* [EXERCISE MATERIALS]:
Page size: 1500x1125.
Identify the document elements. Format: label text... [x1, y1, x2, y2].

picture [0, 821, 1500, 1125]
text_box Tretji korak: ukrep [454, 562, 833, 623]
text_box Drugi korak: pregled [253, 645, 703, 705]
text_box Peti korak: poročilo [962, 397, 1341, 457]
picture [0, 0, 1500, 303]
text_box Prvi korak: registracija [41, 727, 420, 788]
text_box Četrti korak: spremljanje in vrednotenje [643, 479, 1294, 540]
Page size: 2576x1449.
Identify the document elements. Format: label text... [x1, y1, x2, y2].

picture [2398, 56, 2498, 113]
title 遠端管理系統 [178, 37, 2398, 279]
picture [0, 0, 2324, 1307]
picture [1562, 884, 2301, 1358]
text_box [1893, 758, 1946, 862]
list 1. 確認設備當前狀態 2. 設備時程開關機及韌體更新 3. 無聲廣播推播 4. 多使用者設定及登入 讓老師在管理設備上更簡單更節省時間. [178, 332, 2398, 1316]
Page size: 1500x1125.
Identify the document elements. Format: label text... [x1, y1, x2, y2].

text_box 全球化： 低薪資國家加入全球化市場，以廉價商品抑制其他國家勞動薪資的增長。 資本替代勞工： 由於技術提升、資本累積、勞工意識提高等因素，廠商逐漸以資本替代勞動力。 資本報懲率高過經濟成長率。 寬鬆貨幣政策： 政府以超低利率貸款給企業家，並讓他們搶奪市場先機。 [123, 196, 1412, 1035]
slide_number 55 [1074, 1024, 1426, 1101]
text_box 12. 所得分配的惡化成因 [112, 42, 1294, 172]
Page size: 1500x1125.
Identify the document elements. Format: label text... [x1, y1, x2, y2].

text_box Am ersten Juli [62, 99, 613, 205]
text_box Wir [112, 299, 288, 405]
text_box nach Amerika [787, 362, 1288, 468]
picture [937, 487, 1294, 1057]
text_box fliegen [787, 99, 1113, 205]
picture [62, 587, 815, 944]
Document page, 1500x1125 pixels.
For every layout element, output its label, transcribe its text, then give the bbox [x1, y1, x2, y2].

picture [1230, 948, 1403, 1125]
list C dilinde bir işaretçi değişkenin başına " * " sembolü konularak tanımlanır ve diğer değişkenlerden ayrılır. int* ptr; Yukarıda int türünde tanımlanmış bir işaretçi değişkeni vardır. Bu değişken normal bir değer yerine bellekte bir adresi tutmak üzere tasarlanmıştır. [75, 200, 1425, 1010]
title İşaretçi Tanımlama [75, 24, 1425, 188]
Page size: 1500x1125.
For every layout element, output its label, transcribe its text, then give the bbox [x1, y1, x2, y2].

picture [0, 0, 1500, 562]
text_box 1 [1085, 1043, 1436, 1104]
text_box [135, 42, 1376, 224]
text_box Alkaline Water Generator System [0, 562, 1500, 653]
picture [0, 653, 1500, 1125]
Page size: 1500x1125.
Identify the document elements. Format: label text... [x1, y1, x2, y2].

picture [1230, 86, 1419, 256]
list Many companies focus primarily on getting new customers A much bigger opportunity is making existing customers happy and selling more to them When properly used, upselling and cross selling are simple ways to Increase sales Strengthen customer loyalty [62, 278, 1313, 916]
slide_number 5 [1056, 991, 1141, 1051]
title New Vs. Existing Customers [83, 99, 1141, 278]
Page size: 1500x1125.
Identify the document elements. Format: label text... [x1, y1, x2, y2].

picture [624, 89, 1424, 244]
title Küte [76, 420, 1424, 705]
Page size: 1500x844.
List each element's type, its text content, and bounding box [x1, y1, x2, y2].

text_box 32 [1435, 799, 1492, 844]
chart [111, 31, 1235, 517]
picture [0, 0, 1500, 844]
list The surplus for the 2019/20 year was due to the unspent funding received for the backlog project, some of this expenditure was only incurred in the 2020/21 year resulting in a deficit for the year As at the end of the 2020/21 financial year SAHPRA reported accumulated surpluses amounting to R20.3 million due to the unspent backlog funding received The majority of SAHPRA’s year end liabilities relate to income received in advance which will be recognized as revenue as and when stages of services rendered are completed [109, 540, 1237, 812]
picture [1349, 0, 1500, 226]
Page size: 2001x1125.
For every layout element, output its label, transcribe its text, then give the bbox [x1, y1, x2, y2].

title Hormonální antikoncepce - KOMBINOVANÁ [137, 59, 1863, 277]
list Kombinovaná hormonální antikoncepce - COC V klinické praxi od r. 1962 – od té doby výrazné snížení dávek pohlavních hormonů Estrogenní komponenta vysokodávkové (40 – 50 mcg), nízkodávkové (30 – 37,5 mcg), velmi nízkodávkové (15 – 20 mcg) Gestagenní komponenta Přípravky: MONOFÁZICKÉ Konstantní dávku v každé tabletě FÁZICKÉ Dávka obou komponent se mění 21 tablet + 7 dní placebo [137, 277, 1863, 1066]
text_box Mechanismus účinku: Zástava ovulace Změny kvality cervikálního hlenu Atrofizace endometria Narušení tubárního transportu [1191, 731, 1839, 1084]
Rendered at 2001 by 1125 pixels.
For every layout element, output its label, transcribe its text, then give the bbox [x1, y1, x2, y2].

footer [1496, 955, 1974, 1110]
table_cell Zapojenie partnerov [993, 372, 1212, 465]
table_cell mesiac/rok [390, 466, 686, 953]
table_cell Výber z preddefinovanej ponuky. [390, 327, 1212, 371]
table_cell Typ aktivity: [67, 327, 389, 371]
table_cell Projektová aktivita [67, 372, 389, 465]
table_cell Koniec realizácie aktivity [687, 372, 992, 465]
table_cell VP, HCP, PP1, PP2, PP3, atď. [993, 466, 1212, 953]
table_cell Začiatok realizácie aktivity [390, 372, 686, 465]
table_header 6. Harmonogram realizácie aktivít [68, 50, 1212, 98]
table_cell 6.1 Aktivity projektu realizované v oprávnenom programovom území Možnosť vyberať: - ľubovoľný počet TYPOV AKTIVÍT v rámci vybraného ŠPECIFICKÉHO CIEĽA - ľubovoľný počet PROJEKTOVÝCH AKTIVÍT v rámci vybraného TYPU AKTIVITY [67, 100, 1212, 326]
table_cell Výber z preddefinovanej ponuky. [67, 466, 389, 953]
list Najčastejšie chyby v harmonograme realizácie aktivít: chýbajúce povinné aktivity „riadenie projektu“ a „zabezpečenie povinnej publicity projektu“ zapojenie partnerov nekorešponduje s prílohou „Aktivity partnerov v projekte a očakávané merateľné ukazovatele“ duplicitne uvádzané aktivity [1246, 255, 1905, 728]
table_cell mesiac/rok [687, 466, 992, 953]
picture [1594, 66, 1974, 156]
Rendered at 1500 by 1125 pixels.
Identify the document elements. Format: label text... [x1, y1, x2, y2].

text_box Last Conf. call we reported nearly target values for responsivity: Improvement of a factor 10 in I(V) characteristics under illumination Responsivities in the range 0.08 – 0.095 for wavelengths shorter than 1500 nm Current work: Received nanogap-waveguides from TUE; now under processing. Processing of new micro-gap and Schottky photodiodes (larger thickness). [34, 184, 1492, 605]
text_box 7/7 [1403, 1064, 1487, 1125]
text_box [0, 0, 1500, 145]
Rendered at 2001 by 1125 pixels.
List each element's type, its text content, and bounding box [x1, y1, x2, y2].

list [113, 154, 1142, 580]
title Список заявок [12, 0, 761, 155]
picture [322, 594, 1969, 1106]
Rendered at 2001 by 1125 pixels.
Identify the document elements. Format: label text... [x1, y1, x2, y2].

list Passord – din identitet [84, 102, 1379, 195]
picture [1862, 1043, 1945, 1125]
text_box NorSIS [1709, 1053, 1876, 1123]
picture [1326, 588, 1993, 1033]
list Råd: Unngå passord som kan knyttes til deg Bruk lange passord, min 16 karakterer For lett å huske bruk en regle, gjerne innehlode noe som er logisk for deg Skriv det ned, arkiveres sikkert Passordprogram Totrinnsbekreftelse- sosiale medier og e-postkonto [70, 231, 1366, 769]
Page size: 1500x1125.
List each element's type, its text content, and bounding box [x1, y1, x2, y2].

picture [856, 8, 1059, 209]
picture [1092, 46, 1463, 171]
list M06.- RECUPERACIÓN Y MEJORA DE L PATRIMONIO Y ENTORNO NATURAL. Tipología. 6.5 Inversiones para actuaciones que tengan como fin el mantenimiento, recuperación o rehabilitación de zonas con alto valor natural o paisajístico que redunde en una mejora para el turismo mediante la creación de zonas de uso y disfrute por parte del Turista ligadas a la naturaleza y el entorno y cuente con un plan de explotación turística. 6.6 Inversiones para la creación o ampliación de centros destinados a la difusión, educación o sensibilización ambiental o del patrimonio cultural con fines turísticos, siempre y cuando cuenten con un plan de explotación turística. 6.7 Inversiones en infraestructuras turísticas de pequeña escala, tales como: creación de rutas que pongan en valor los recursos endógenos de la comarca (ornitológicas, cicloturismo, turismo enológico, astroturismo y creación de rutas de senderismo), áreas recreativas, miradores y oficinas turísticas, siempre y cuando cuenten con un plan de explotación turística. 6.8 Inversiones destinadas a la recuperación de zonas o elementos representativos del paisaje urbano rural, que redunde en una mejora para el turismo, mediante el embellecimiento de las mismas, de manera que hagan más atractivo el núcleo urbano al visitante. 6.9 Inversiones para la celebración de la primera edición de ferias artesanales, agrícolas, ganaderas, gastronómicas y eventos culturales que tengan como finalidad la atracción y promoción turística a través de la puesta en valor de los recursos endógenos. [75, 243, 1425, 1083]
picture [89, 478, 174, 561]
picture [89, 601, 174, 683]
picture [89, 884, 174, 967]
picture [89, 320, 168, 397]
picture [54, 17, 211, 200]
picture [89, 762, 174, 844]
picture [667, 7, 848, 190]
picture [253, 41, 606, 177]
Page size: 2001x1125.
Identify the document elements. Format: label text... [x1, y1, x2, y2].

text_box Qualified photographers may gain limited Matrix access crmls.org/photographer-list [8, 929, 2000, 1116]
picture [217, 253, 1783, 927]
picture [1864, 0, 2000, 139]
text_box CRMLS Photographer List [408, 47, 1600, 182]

* [ASSIGNMENT]: The expected output is exactly the lines of the listing above between the line holding "Page size: 2576x1449." and the line holding "Document page, 1500x1125 pixels.", inclusive.

* [EXPECTED ANSWER]:
Page size: 2576x1449.
Identify the document elements. Format: label text... [x1, y1, x2, y2].

picture [2398, 56, 2498, 113]
title 遠端管理系統 [178, 37, 2398, 279]
picture [0, 0, 2324, 1307]
picture [1562, 884, 2301, 1358]
text_box [1893, 758, 1946, 862]
list 1. 確認設備當前狀態 2. 設備時程開關機及韌體更新 3. 無聲廣播推播 4. 多使用者設定及登入 讓老師在管理設備上更簡單更節省時間. [178, 332, 2398, 1316]
Page size: 1500x1125.
Identify the document elements. Format: label text... [x1, y1, x2, y2].

text_box 全球化： 低薪資國家加入全球化市場，以廉價商品抑制其他國家勞動薪資的增長。 資本替代勞工： 由於技術提升、資本累積、勞工意識提高等因素，廠商逐漸以資本替代勞動力。 資本報懲率高過經濟成長率。 寬鬆貨幣政策： 政府以超低利率貸款給企業家，並讓他們搶奪市場先機。 [123, 196, 1412, 1035]
slide_number 55 [1074, 1024, 1426, 1101]
text_box 12. 所得分配的惡化成因 [112, 42, 1294, 172]
Page size: 1500x1125.
Identify the document elements. Format: label text... [x1, y1, x2, y2].

text_box Am ersten Juli [62, 99, 613, 205]
text_box Wir [112, 299, 288, 405]
text_box nach Amerika [787, 362, 1288, 468]
picture [937, 487, 1294, 1057]
text_box fliegen [787, 99, 1113, 205]
picture [62, 587, 815, 944]
Document page, 1500x1125 pixels.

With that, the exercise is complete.